→ Task description
Identify each line in the entries below that contains the string "name", and copy those lines. Case counts when matching.
++++
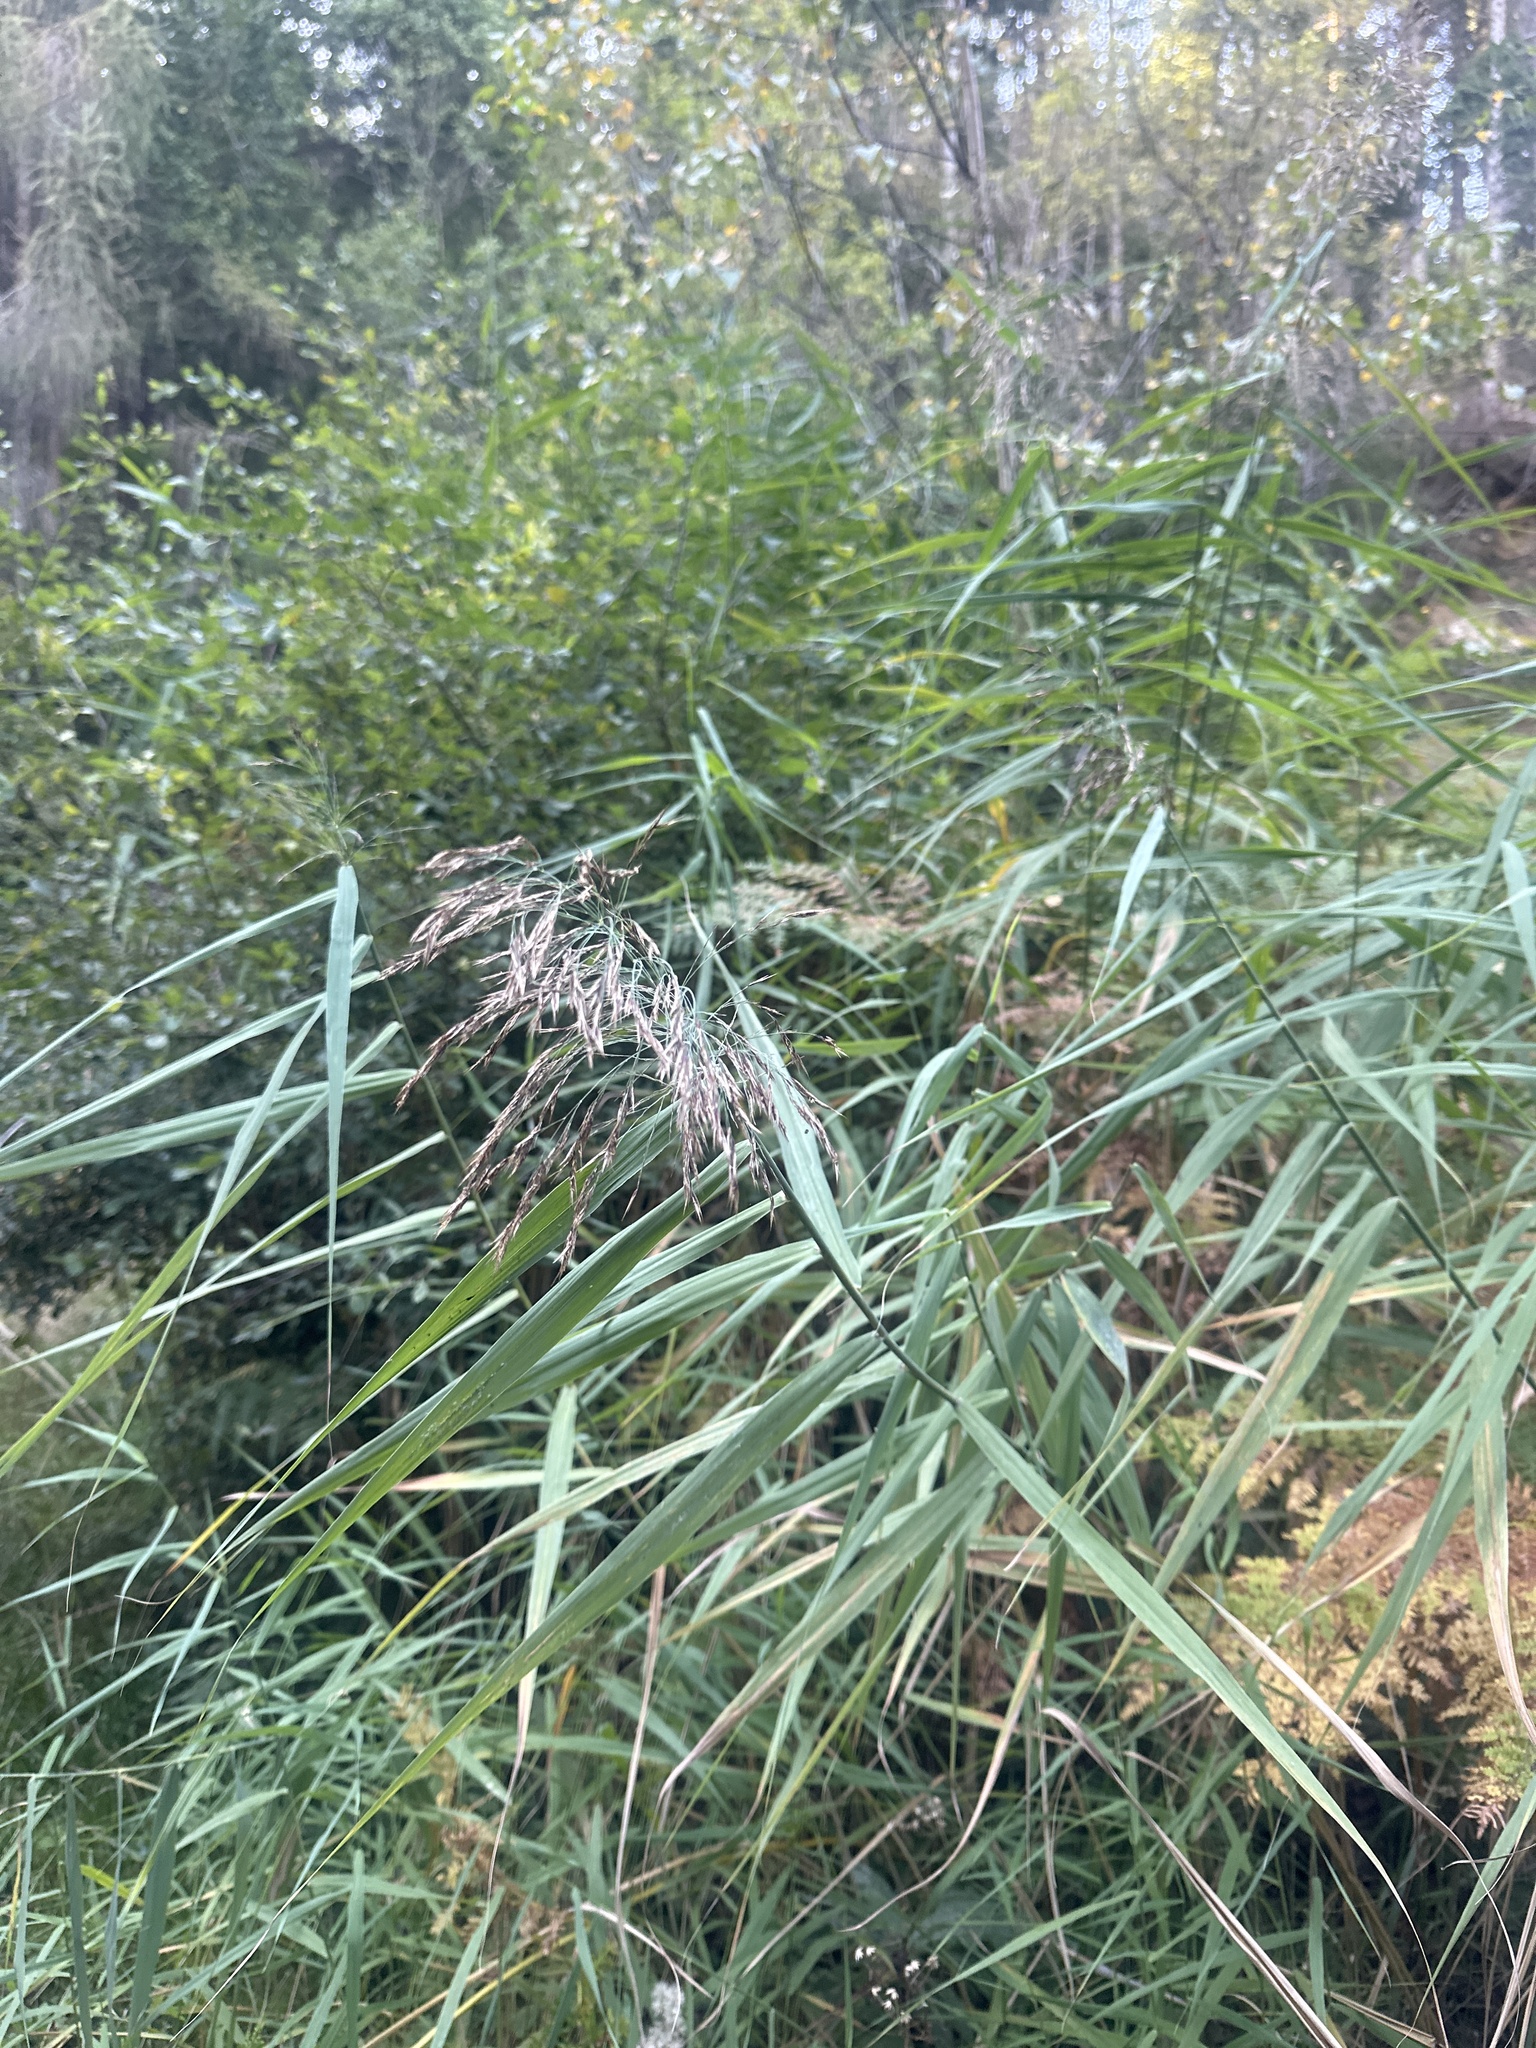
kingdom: Plantae
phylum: Tracheophyta
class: Liliopsida
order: Poales
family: Poaceae
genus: Phragmites
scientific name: Phragmites australis
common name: Common reed
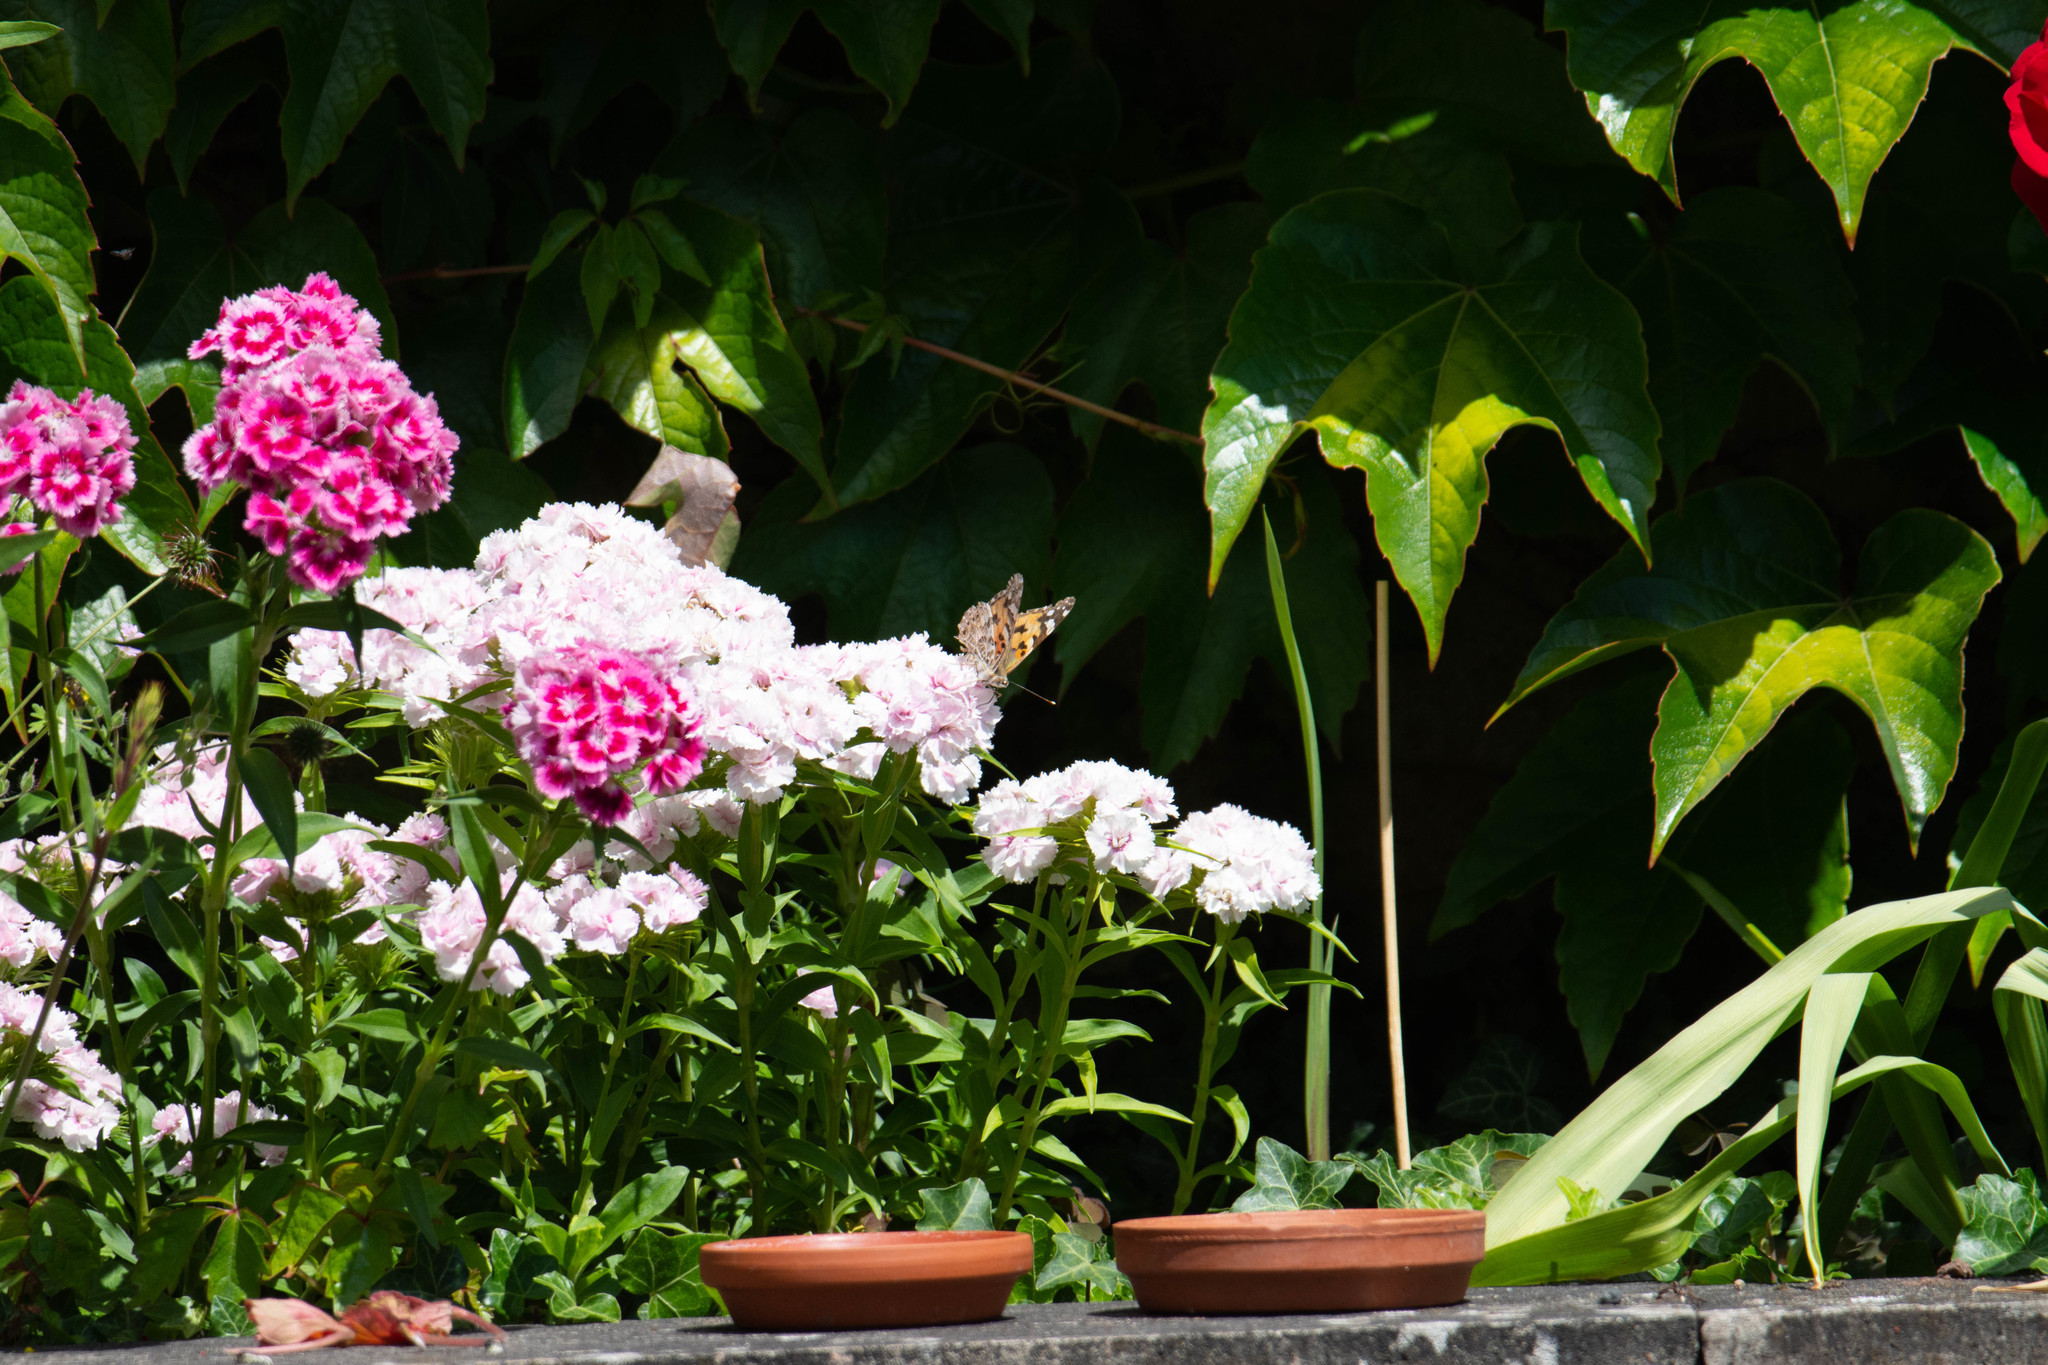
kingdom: Animalia
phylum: Arthropoda
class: Insecta
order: Lepidoptera
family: Nymphalidae
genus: Vanessa
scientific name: Vanessa cardui
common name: Painted lady
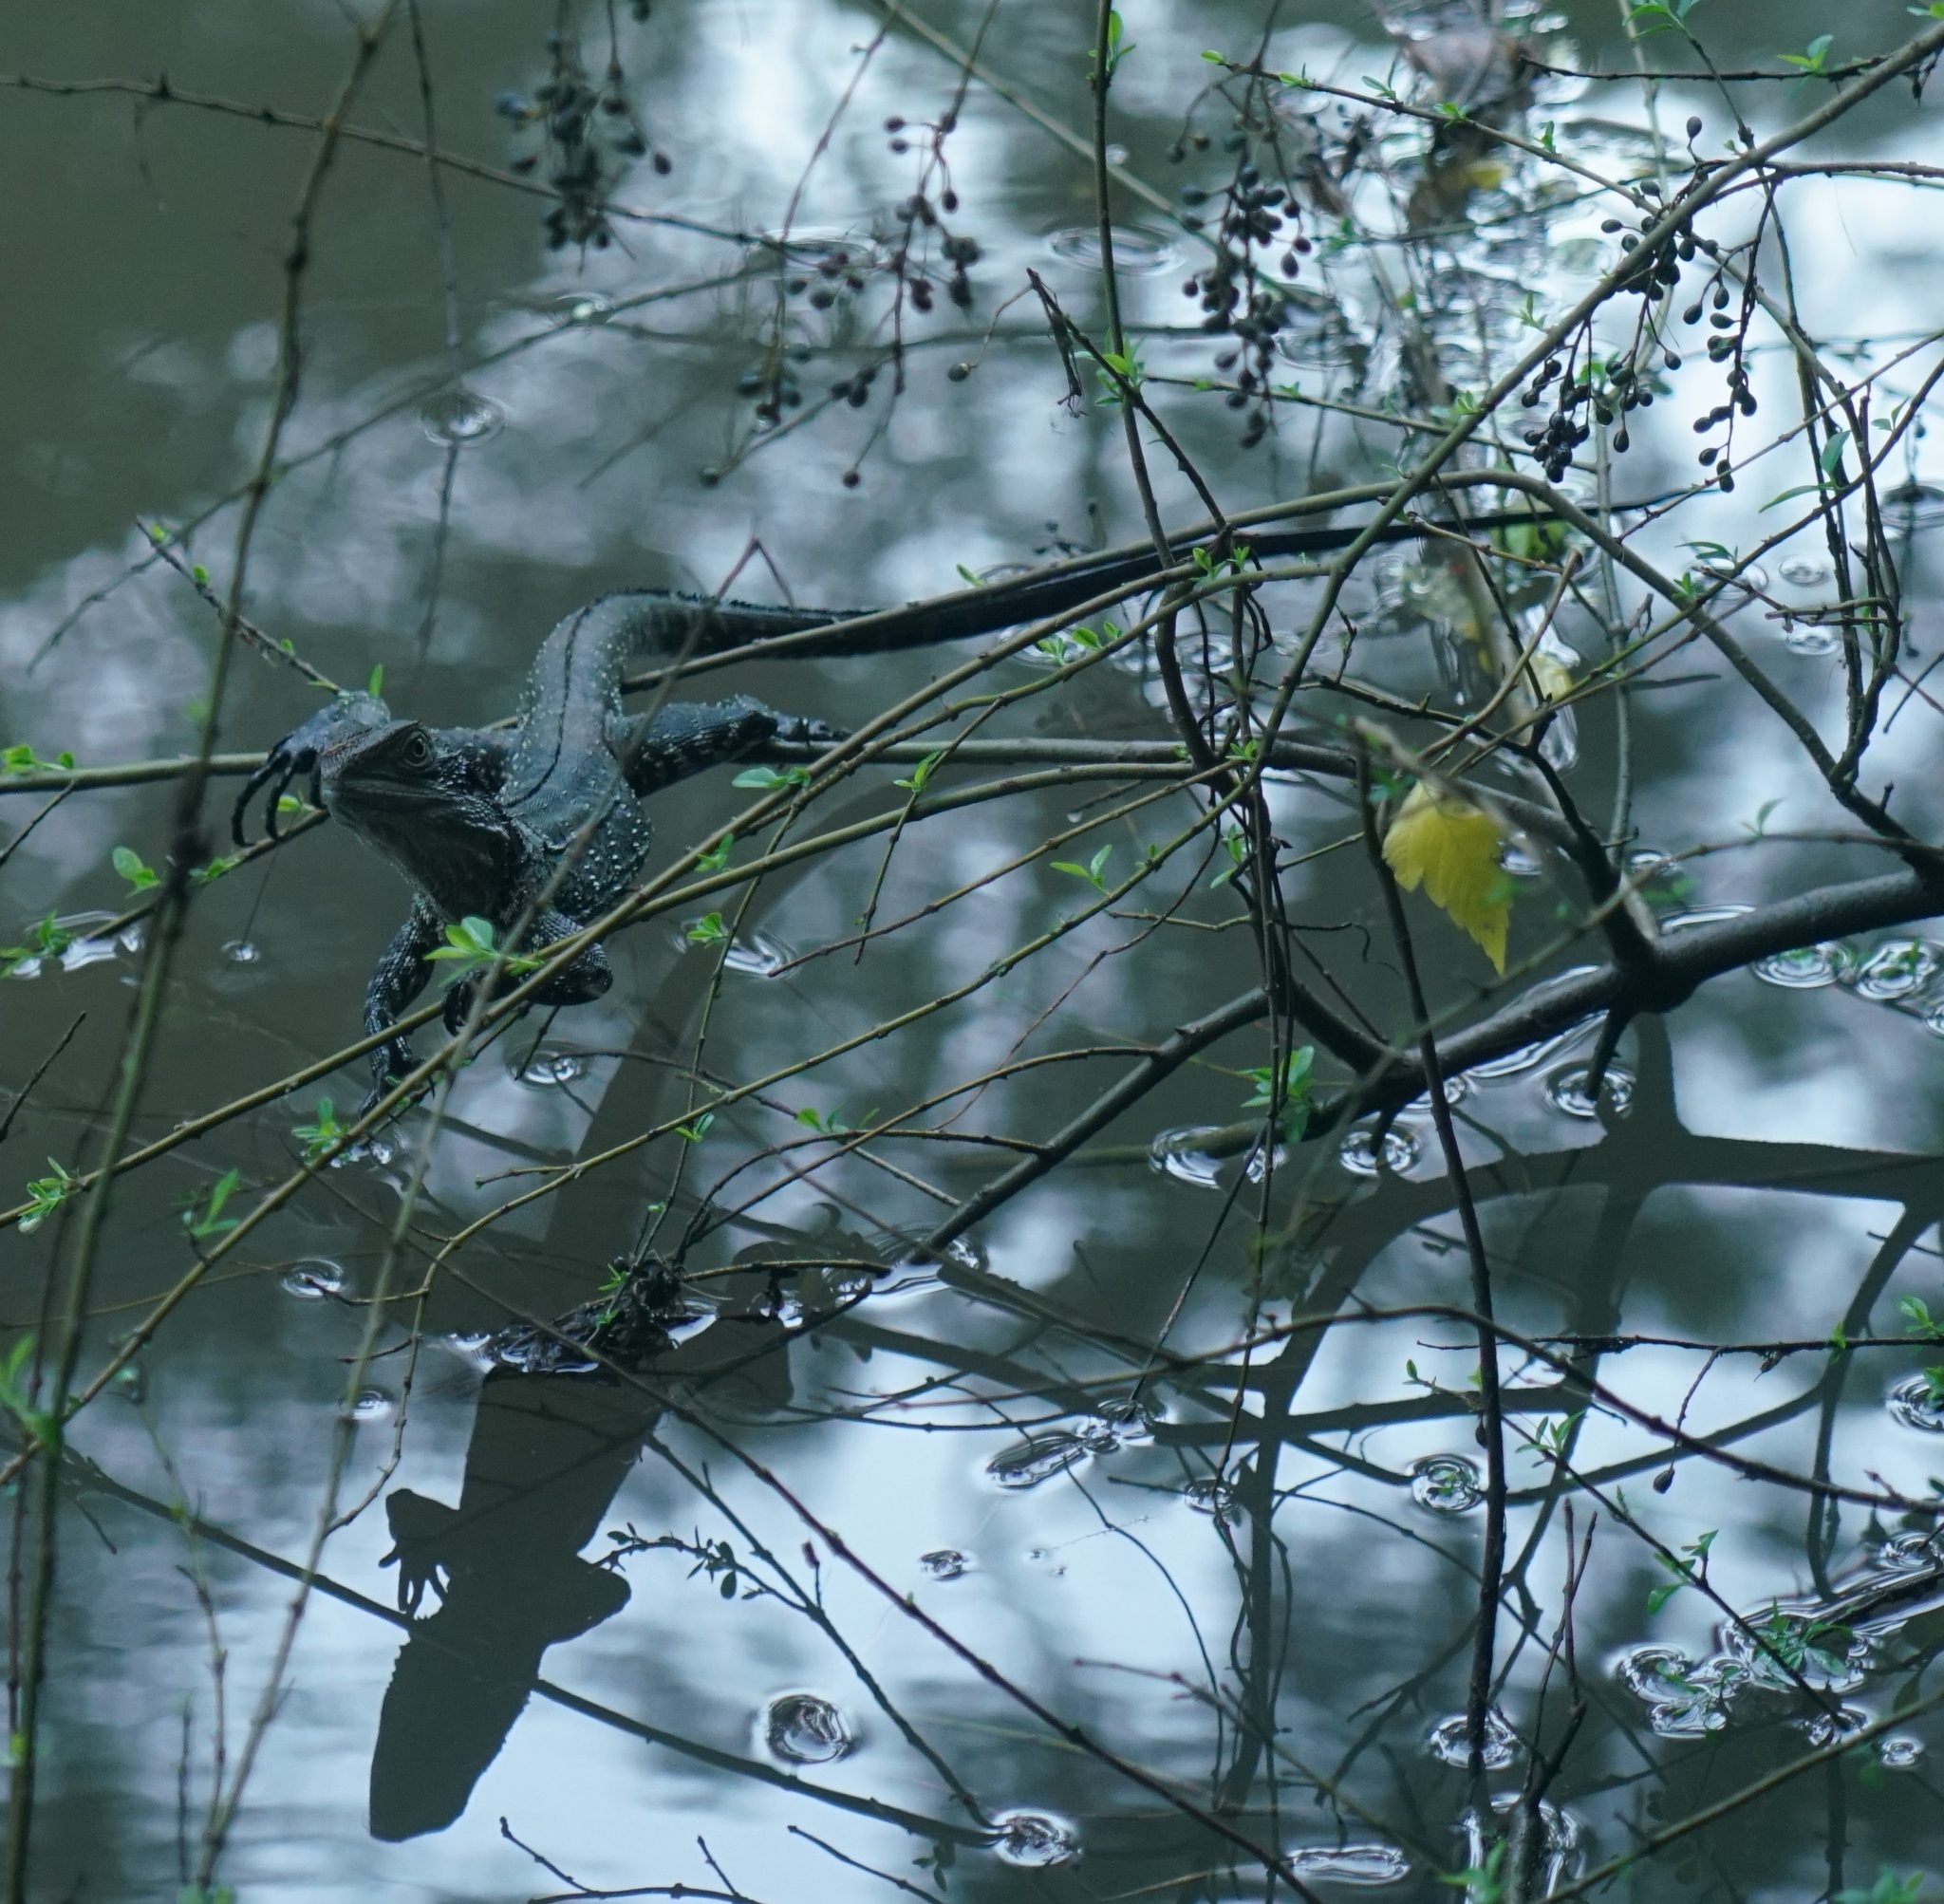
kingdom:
++++
→ Solution below
scientific name: Phragmites australis
common name: Common reed
scientific name: Vanessa cardui
common name: Painted lady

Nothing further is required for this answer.